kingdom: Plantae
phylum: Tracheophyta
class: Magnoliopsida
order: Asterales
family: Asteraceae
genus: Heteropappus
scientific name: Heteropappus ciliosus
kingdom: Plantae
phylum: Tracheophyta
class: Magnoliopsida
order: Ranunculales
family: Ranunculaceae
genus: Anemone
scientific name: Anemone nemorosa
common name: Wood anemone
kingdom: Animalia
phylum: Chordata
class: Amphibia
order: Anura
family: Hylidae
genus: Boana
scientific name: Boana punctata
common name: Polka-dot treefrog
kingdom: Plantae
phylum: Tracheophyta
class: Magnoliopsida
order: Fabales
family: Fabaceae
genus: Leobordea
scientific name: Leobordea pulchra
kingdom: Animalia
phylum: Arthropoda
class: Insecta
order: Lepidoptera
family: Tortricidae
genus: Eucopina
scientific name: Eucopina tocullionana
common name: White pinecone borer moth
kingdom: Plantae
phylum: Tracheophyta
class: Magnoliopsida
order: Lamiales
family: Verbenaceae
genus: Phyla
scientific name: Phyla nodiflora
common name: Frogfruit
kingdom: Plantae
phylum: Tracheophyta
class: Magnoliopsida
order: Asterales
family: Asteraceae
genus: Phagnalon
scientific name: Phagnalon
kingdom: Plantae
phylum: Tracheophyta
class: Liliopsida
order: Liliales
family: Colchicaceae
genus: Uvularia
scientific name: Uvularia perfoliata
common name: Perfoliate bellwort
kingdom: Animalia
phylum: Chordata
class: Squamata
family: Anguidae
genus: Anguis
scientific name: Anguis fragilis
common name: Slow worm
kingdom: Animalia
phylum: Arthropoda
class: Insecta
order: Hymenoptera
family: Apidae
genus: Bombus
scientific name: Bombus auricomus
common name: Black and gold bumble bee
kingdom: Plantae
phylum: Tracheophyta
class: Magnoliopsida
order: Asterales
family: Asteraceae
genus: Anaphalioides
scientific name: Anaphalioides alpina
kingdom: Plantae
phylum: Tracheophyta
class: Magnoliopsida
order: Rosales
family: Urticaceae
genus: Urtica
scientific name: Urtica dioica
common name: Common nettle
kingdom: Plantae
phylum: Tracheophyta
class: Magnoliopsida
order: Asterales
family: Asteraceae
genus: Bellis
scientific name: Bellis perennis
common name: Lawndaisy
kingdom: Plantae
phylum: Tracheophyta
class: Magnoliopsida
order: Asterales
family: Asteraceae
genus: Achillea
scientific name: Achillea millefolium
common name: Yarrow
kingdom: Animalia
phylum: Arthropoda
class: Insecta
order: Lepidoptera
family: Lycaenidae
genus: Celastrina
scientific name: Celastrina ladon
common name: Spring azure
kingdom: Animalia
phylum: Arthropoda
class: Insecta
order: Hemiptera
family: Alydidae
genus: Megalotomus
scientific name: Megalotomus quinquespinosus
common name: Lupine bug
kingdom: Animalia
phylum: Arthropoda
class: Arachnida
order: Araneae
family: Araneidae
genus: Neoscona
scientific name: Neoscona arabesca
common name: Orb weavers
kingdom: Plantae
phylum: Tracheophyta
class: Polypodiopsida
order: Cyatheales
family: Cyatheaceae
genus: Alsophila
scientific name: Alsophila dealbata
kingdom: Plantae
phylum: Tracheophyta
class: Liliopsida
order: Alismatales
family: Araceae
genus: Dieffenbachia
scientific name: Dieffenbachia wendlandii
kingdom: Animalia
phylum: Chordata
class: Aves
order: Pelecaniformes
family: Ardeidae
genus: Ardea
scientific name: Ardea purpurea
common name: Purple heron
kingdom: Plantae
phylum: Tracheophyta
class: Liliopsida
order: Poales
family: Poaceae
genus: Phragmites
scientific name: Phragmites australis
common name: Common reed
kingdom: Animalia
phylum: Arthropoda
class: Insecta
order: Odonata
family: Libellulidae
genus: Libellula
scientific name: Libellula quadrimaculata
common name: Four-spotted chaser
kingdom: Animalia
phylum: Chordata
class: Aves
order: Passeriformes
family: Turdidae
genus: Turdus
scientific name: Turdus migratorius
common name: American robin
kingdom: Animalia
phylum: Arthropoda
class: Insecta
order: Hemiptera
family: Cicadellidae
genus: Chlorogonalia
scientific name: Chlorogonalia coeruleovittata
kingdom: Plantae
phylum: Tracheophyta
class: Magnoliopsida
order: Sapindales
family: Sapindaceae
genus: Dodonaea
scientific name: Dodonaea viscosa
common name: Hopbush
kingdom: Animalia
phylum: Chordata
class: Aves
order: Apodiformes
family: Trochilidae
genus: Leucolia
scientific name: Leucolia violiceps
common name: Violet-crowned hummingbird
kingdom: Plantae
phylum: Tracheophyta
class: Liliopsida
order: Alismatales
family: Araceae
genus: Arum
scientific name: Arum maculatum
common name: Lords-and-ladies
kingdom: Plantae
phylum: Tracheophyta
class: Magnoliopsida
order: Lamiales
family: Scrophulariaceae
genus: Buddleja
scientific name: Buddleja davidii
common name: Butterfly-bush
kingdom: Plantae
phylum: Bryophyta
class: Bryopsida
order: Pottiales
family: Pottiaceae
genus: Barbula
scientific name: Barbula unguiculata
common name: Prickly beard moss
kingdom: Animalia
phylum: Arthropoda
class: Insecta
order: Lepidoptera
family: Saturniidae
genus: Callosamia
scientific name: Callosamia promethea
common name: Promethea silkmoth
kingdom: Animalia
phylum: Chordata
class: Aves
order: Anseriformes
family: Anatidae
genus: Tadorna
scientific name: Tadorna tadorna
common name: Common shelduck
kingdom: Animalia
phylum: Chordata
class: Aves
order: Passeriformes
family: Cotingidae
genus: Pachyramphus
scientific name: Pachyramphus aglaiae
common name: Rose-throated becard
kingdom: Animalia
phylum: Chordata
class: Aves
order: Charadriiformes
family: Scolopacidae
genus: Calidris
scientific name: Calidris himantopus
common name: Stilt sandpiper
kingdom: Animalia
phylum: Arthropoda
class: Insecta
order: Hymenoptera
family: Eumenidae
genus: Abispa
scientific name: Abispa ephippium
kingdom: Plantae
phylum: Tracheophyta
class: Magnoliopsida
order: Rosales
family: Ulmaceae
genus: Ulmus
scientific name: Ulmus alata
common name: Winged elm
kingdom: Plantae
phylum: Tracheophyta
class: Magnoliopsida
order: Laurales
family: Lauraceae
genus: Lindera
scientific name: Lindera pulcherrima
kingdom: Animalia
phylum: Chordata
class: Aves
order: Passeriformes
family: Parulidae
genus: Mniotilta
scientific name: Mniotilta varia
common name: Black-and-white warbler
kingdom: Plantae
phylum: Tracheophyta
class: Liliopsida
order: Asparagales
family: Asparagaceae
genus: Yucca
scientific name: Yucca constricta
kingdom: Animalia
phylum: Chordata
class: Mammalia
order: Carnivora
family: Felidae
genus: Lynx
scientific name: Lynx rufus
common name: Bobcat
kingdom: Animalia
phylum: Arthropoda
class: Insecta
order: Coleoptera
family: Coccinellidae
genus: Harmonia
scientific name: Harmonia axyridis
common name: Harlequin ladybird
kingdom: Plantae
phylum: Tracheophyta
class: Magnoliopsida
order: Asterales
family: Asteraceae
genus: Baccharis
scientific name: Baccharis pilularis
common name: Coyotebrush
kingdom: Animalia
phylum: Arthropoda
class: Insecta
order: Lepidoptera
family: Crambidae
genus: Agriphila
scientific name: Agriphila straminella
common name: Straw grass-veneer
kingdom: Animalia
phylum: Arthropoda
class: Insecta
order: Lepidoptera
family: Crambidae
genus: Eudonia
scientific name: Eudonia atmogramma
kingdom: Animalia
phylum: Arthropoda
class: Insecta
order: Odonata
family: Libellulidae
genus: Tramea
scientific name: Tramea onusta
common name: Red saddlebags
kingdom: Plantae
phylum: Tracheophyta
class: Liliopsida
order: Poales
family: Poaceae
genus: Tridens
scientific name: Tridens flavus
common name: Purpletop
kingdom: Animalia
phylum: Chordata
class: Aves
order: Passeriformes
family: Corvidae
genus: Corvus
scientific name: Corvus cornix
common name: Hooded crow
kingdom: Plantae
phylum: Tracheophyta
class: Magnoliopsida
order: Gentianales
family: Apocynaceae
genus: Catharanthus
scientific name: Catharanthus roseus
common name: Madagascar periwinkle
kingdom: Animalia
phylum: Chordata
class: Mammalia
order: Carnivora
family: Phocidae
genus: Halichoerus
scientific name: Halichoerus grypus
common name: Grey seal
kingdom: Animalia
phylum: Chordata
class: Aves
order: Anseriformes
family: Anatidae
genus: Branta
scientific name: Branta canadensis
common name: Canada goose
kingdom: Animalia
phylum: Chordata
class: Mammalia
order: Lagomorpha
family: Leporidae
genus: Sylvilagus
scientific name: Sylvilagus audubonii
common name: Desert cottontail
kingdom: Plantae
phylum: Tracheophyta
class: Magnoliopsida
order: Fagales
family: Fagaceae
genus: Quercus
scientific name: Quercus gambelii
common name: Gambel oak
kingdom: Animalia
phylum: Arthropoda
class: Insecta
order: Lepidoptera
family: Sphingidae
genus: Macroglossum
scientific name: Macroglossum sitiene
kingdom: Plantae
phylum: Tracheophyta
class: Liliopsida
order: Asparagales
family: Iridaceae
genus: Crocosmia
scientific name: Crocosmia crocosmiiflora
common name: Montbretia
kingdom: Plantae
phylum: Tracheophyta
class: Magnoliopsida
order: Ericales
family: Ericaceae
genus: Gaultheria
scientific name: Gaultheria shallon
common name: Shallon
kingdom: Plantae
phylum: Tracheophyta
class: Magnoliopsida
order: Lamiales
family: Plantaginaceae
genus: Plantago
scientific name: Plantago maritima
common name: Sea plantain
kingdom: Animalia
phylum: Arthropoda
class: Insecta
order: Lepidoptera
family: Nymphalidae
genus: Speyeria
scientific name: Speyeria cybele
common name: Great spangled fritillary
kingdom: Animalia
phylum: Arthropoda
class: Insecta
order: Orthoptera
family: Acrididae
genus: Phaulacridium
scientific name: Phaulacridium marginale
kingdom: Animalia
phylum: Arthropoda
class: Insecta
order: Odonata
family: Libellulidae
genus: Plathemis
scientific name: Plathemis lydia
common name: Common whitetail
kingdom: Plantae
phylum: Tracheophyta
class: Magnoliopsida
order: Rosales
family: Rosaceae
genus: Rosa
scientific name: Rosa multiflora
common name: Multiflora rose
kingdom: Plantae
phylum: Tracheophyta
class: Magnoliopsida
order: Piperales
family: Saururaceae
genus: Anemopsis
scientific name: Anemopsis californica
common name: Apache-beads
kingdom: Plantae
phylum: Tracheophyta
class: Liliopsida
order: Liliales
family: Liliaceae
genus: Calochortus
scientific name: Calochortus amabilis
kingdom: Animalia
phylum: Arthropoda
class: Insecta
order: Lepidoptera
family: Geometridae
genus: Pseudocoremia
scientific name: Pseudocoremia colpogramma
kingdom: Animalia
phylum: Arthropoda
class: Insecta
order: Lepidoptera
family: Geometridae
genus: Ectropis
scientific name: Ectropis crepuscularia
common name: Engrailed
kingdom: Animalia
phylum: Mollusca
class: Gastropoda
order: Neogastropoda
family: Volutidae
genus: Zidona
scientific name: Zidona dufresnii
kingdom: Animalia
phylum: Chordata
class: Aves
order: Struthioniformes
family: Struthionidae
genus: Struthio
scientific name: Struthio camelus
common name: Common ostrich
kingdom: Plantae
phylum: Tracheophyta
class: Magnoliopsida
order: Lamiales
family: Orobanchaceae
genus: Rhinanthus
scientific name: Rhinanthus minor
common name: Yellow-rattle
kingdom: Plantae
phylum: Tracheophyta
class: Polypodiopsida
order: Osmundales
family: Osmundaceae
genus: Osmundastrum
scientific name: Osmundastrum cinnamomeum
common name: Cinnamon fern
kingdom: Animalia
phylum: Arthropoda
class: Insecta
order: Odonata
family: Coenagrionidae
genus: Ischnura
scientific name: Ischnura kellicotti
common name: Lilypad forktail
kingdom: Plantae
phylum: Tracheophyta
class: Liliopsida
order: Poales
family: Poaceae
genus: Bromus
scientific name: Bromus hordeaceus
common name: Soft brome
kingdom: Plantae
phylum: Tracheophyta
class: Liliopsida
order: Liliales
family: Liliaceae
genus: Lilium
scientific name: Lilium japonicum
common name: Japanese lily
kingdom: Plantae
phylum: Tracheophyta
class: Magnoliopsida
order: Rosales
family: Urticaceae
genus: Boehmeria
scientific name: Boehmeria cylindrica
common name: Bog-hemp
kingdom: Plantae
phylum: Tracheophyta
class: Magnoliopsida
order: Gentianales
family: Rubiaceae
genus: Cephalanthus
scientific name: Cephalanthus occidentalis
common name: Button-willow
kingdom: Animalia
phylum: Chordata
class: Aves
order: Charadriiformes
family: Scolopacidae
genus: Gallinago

### What the task asks
Copy the items word for word, from the first line through the line containing "common name: Slow worm", including that line.

### Solution for this exercise
kingdom: Plantae
phylum: Tracheophyta
class: Magnoliopsida
order: Asterales
family: Asteraceae
genus: Heteropappus
scientific name: Heteropappus ciliosus
kingdom: Plantae
phylum: Tracheophyta
class: Magnoliopsida
order: Ranunculales
family: Ranunculaceae
genus: Anemone
scientific name: Anemone nemorosa
common name: Wood anemone
kingdom: Animalia
phylum: Chordata
class: Amphibia
order: Anura
family: Hylidae
genus: Boana
scientific name: Boana punctata
common name: Polka-dot treefrog
kingdom: Plantae
phylum: Tracheophyta
class: Magnoliopsida
order: Fabales
family: Fabaceae
genus: Leobordea
scientific name: Leobordea pulchra
kingdom: Animalia
phylum: Arthropoda
class: Insecta
order: Lepidoptera
family: Tortricidae
genus: Eucopina
scientific name: Eucopina tocullionana
common name: White pinecone borer moth
kingdom: Plantae
phylum: Tracheophyta
class: Magnoliopsida
order: Lamiales
family: Verbenaceae
genus: Phyla
scientific name: Phyla nodiflora
common name: Frogfruit
kingdom: Plantae
phylum: Tracheophyta
class: Magnoliopsida
order: Asterales
family: Asteraceae
genus: Phagnalon
scientific name: Phagnalon
kingdom: Plantae
phylum: Tracheophyta
class: Liliopsida
order: Liliales
family: Colchicaceae
genus: Uvularia
scientific name: Uvularia perfoliata
common name: Perfoliate bellwort
kingdom: Animalia
phylum: Chordata
class: Squamata
family: Anguidae
genus: Anguis
scientific name: Anguis fragilis
common name: Slow worm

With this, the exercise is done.